■ Request ■
With the pictures left out, write out the records verbatim.

■ Records shown ■
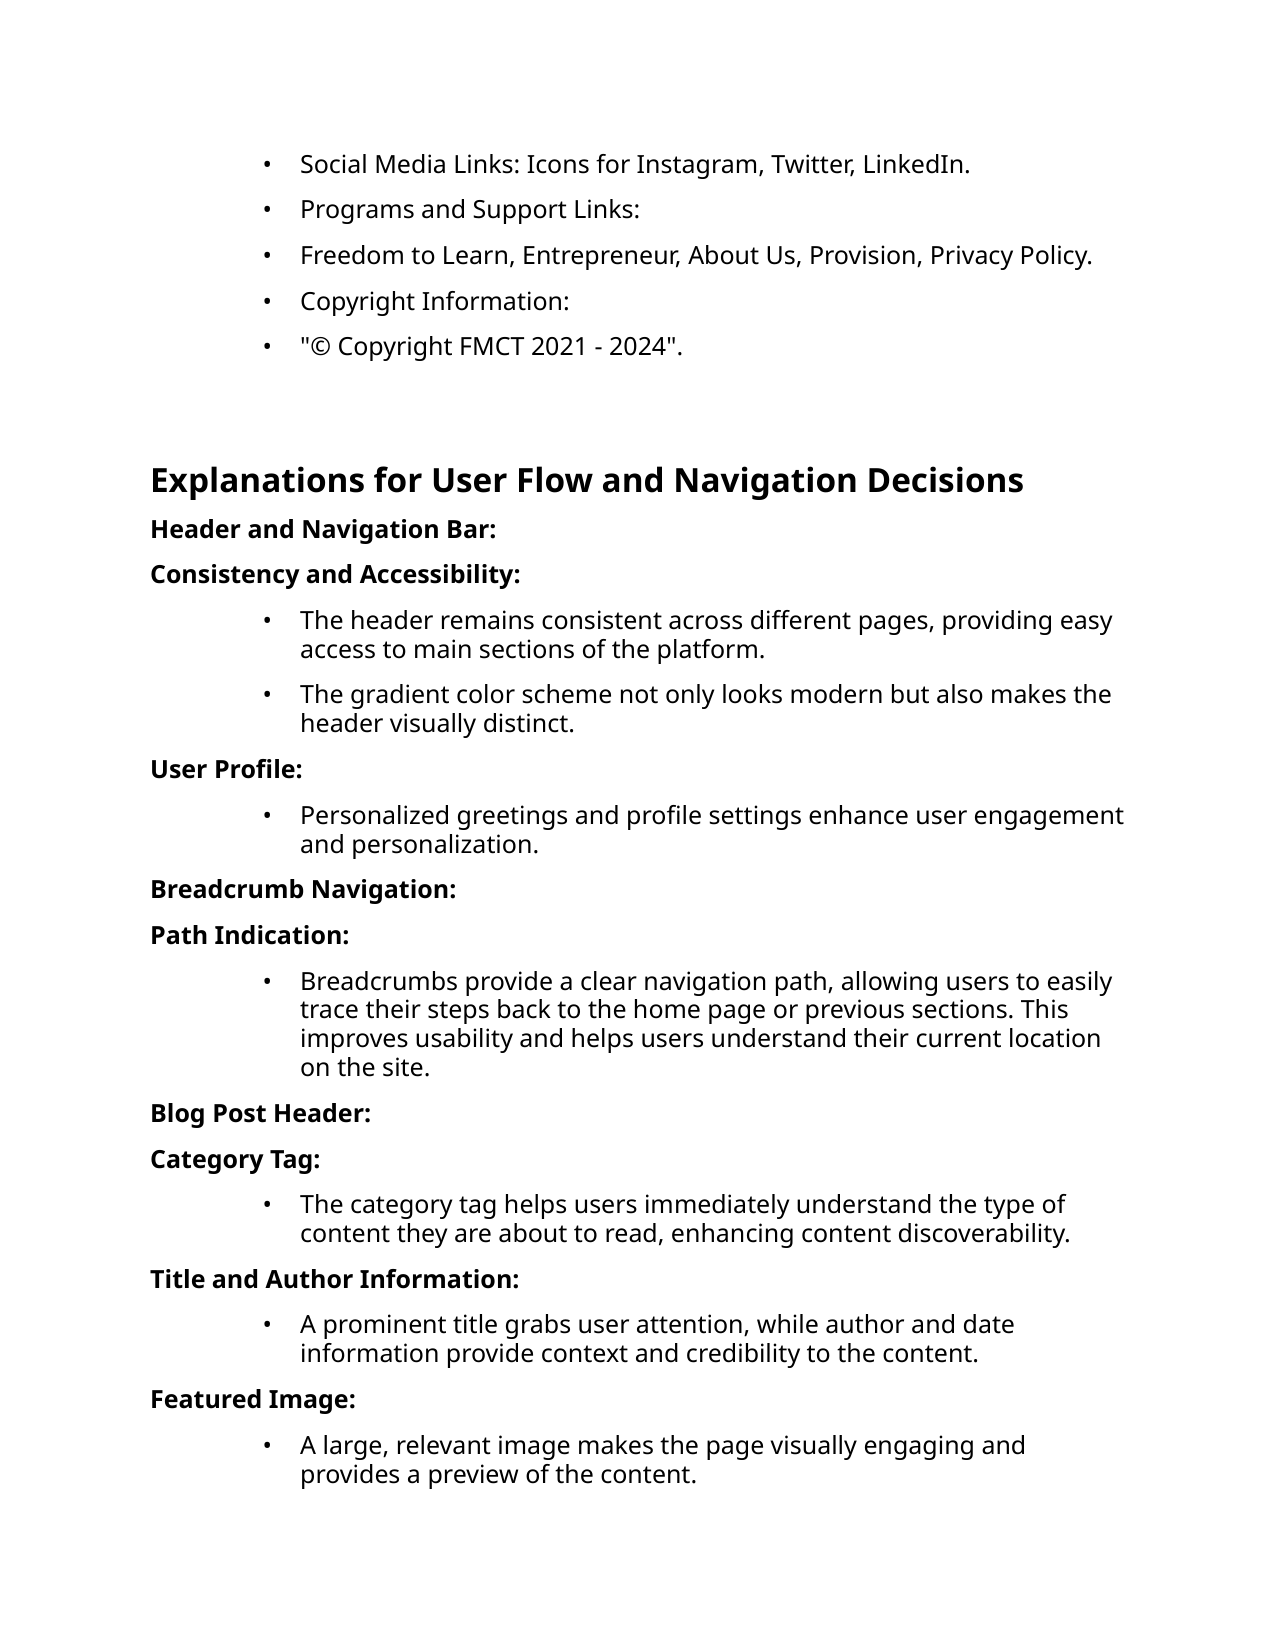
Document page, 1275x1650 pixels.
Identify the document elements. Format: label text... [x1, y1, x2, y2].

text Header and Navigation Bar: [150, 515, 1125, 544]
list A prominent title grabs user attention, while author and date information provide context and credibility to the content. [262, 1311, 1125, 1369]
text Consistency and Accessibility: [150, 561, 1125, 589]
list A large, relevant image makes the page visually engaging and provides a preview of the content. [262, 1431, 1125, 1489]
list Freedom to Learn, Entrepreneur, About Us, Provision, Privacy Policy. [262, 241, 1125, 270]
list "© Copyright FMCT 2021 - 2024". [262, 332, 1125, 361]
text Breadcrumb Navigation: [150, 876, 1125, 904]
text Title and Author Information: [150, 1265, 1125, 1294]
list Personalized greetings and profile settings enhance user engagement and personalization. [262, 801, 1125, 859]
text User Profile: [150, 755, 1125, 784]
list The category tag helps users immediately understand the type of content they are about to read, enhancing content discoverability. [262, 1191, 1125, 1248]
text Category Tag: [150, 1145, 1125, 1174]
text Explanations for User Flow and Navigation Decisions [150, 469, 1125, 498]
text Path Indication: [150, 921, 1125, 950]
list Programs and Support Links: [262, 196, 1125, 224]
list The gradient color scheme not only looks modern but also makes the header visually distinct. [262, 681, 1125, 739]
list Social Media Links: Icons for Instagram, Twitter, LinkedIn. [262, 150, 1125, 179]
text Blog Post Header: [150, 1099, 1125, 1128]
list Copyright Information: [262, 287, 1125, 316]
list The header remains consistent across different pages, providing easy access to main sections of the platform. [262, 606, 1125, 664]
list Breadcrumbs provide a clear navigation path, allowing users to easily trace their steps back to the home page or previous sections. This improves usability and helps users understand their current location on the site. [262, 967, 1125, 1083]
text Featured Image: [150, 1385, 1125, 1414]
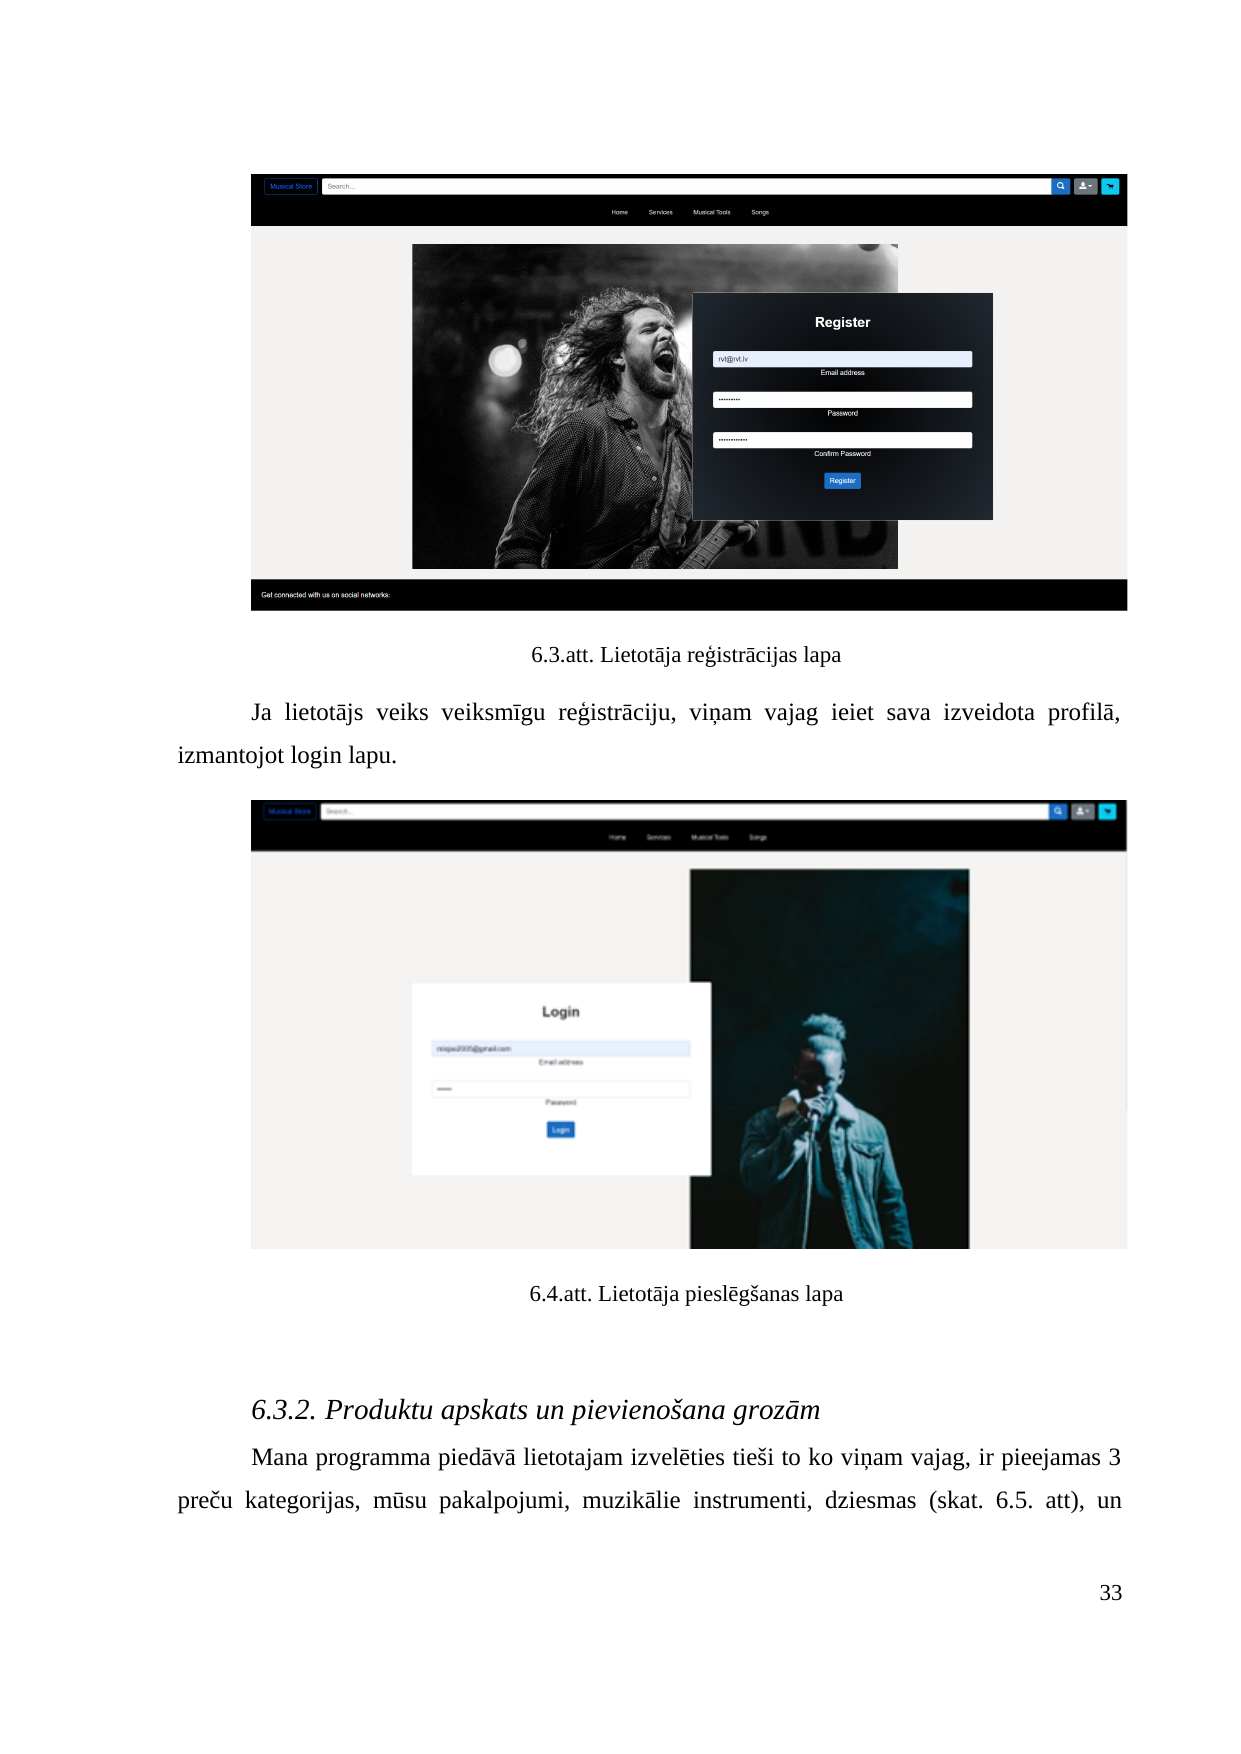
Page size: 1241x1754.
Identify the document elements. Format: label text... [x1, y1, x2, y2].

■ Response box ■
Document page, 1275x1650 pixels.
Identify the document elements. Format: label text... [x1, y1, x2, y2].

text Header and Navigation Bar: [150, 515, 1125, 544]
list A prominent title grabs user attention, while author and date information provide context and credibility to the content. [262, 1311, 1125, 1369]
text Consistency and Accessibility: [150, 561, 1125, 589]
list A large, relevant image makes the page visually engaging and provides a preview of the content. [262, 1431, 1125, 1489]
list Freedom to Learn, Entrepreneur, About Us, Provision, Privacy Policy. [262, 241, 1125, 270]
list "© Copyright FMCT 2021 - 2024". [262, 332, 1125, 361]
text Breadcrumb Navigation: [150, 876, 1125, 904]
text Title and Author Information: [150, 1265, 1125, 1294]
list Personalized greetings and profile settings enhance user engagement and personalization. [262, 801, 1125, 859]
text User Profile: [150, 755, 1125, 784]
list The category tag helps users immediately understand the type of content they are about to read, enhancing content discoverability. [262, 1191, 1125, 1248]
text Category Tag: [150, 1145, 1125, 1174]
text Explanations for User Flow and Navigation Decisions [150, 469, 1125, 498]
text Path Indication: [150, 921, 1125, 950]
list Programs and Support Links: [262, 196, 1125, 224]
list The gradient color scheme not only looks modern but also makes the header visually distinct. [262, 681, 1125, 739]
list Social Media Links: Icons for Instagram, Twitter, LinkedIn. [262, 150, 1125, 179]
text Blog Post Header: [150, 1099, 1125, 1128]
list Copyright Information: [262, 287, 1125, 316]
list The header remains consistent across different pages, providing easy access to main sections of the platform. [262, 606, 1125, 664]
list Breadcrumbs provide a clear navigation path, allowing users to easily trace their steps back to the home page or previous sections. This improves usability and helps users understand their current location on the site. [262, 967, 1125, 1083]
text Featured Image: [150, 1385, 1125, 1414]
Page size: 1241x1754.
Identify the document elements. Format: label text... [x1, y1, x2, y2].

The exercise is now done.